ACTIVITY:
Could you transcribe every record below exactly as written, leaving out any pictures?

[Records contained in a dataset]
- Opening Delimiter -

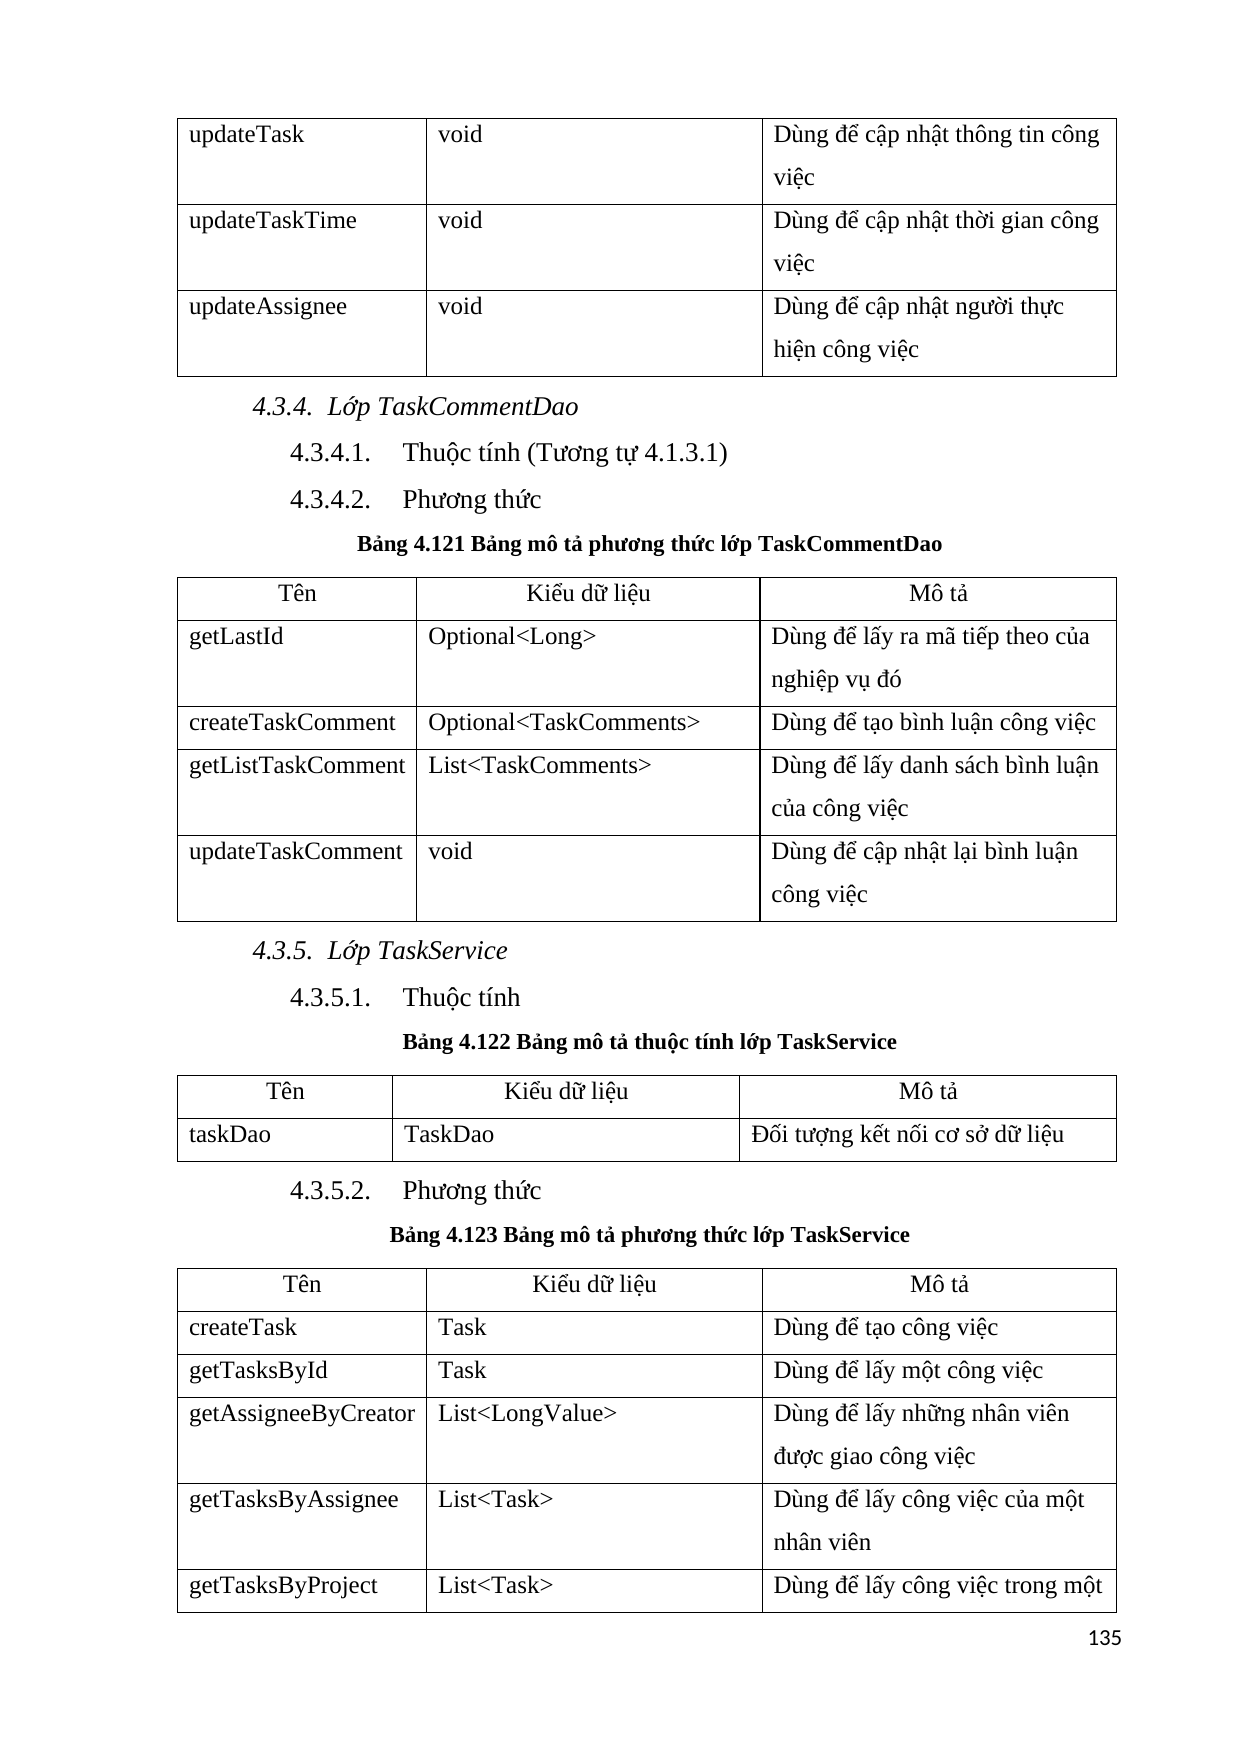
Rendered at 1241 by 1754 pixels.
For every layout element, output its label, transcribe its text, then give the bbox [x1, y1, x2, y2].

text Bảng 4.31 Bảng mô tả thuộc tính lớp TaskService [177, 1028, 1122, 1054]
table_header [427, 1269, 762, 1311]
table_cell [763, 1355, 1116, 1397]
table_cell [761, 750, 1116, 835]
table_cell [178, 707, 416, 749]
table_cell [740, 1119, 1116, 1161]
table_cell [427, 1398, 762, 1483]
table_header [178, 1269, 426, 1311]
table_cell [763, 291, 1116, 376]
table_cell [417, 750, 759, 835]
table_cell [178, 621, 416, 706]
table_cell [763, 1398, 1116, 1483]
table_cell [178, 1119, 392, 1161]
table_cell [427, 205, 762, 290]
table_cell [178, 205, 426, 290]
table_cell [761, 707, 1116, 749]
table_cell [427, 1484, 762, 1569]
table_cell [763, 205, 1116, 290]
list Lớp TaskCommentDao [252, 390, 1122, 421]
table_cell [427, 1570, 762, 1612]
text Bảng 4.30 Bảng mô tả phương thức lớp TaskCommentDao [177, 530, 1122, 556]
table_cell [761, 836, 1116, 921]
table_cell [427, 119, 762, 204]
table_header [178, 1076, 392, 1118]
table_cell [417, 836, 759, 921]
list Phương thức [290, 1174, 1122, 1206]
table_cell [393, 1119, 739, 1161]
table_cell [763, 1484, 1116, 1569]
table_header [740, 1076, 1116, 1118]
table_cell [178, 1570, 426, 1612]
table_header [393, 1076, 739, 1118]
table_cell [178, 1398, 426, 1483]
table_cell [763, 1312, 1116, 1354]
list Lớp TaskService [252, 934, 1122, 966]
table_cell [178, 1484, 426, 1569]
list Thuộc tính [290, 981, 1122, 1012]
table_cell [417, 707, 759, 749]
text Bảng 4.32 Bảng mô tả phương thức lớp TaskService [177, 1221, 1122, 1247]
list Thuộc tính (Tương tự 4.1.3.1) [290, 436, 1122, 468]
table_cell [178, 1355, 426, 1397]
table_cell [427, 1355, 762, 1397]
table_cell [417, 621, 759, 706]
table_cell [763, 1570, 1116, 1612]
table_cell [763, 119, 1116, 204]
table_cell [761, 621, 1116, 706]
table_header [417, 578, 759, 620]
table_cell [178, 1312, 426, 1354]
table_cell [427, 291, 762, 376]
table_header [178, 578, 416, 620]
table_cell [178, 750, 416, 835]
list Phương thức [290, 483, 1122, 514]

- Closing Delimiter -

ANSWER TO THIS PROBLEM:
Rendered at 1241 by 1754 pixels.
For every layout element, output its label, transcribe its text, then give the bbox [x1, y1, x2, y2].

text Bảng 4.31 Bảng mô tả thuộc tính lớp TaskService [177, 1028, 1122, 1054]
table_header [427, 1269, 762, 1311]
table_cell [763, 1355, 1116, 1397]
table_cell [761, 750, 1116, 835]
table_cell [178, 707, 416, 749]
table_cell [740, 1119, 1116, 1161]
table_cell [427, 1398, 762, 1483]
table_header [178, 1269, 426, 1311]
table_cell [763, 291, 1116, 376]
table_cell [417, 750, 759, 835]
table_cell [178, 621, 416, 706]
table_cell [763, 1398, 1116, 1483]
table_cell [178, 1119, 392, 1161]
table_cell [427, 205, 762, 290]
table_cell [178, 205, 426, 290]
table_cell [761, 707, 1116, 749]
table_cell [427, 1484, 762, 1569]
table_cell [763, 205, 1116, 290]
list Lớp TaskCommentDao [252, 390, 1122, 421]
table_cell [427, 1570, 762, 1612]
text Bảng 4.30 Bảng mô tả phương thức lớp TaskCommentDao [177, 530, 1122, 556]
table_cell [761, 836, 1116, 921]
table_cell [427, 119, 762, 204]
table_header [178, 1076, 392, 1118]
table_cell [417, 836, 759, 921]
list Phương thức [290, 1174, 1122, 1206]
table_cell [393, 1119, 739, 1161]
table_cell [763, 1484, 1116, 1569]
table_header [740, 1076, 1116, 1118]
table_cell [178, 1570, 426, 1612]
table_header [393, 1076, 739, 1118]
table_cell [178, 1398, 426, 1483]
table_cell [763, 1312, 1116, 1354]
list Lớp TaskService [252, 934, 1122, 966]
table_cell [178, 1484, 426, 1569]
list Thuộc tính [290, 981, 1122, 1012]
table_cell [417, 707, 759, 749]
text Bảng 4.32 Bảng mô tả phương thức lớp TaskService [177, 1221, 1122, 1247]
list Thuộc tính (Tương tự 4.1.3.1) [290, 436, 1122, 468]
table_cell [178, 1355, 426, 1397]
table_cell [427, 1355, 762, 1397]
table_cell [417, 621, 759, 706]
table_cell [763, 1570, 1116, 1612]
table_cell [763, 119, 1116, 204]
table_cell [761, 621, 1116, 706]
table_header [417, 578, 759, 620]
table_cell [178, 1312, 426, 1354]
table_cell [427, 291, 762, 376]
table_header [178, 578, 416, 620]
table_cell [178, 750, 416, 835]
list Phương thức [290, 483, 1122, 514]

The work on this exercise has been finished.